つまり金融機関や商工会議所、商工会などの認定支援機関ではなく、士業の方々、税理士事務所、コンサル法人などの認定支援機関は経営力向上計画の作成支援を行なうことで、フィーを得られる仕組みが無いのです。これは法施行に伴う事前の説明会の際にも質問されている認定支援機関がありました。
ということは、金融機関や商工会議所、商工会などの認定支援機関が積極的に中小企業に勧めるという感じになるのかなぁ、と考えますが、これがまた金融機関には作成支援をすることのインセンティブがあまりないんじゃないかなぁ、と感じています。
これ以上、言うとちょっと切ない感じにもなりますが・・・中小企業の支援を認定支援機関に推進させるには、認定支援機関に一定の収入が入るような仕組みを整えるか、或いはそれに代わる何かを与えるようにしないとなかなか浸透しにくいのかなぁとも感じます。しかし、一方でフィーが発生するのであれば、その仕組みを丁寧に作らなければ、初期の405の時のようにフィー目当てで積極推進を行なう認定支援機関が急増することも事実とは思います。
独立してコンサルとして仕事をしていると、認定支援機関による中小企業の適切な支援、サポートは、本当に必要だなぁと感じています。極力様々な切り口で中小企業の支援ができればと考える中で、ある商工会の相談員として、相談業務の一環として経営力向上計画を数先作成支援しました。

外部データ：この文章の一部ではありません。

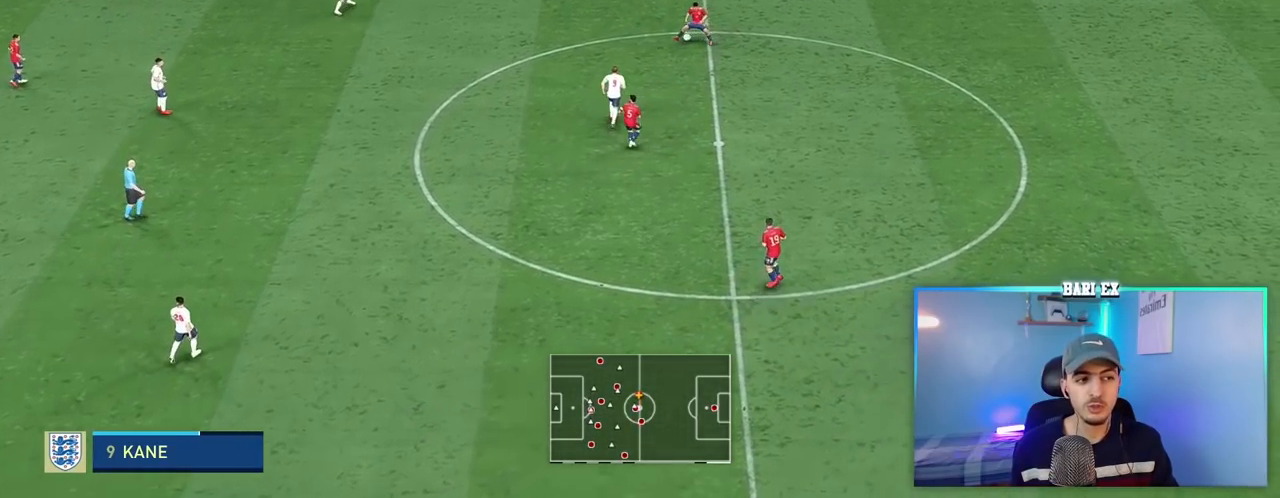
{"buttons": [], "left_stick": "up-left", "right_stick": "center", "events": [[400, "left_stick", "up-left"]]}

中小企業の方々には、是非商工会議所、商工会などに相談に行き、経営力向上計画の作成にチャレンジしてほしいと思います。金融機関の方々には、経営力向上計画の作成支援を是非推進して頂きたいと願います。
なお、経営力向上計画作成セミナーというかたちで、作成のお手伝いをするということも、ひとつの推進策ではあると思います。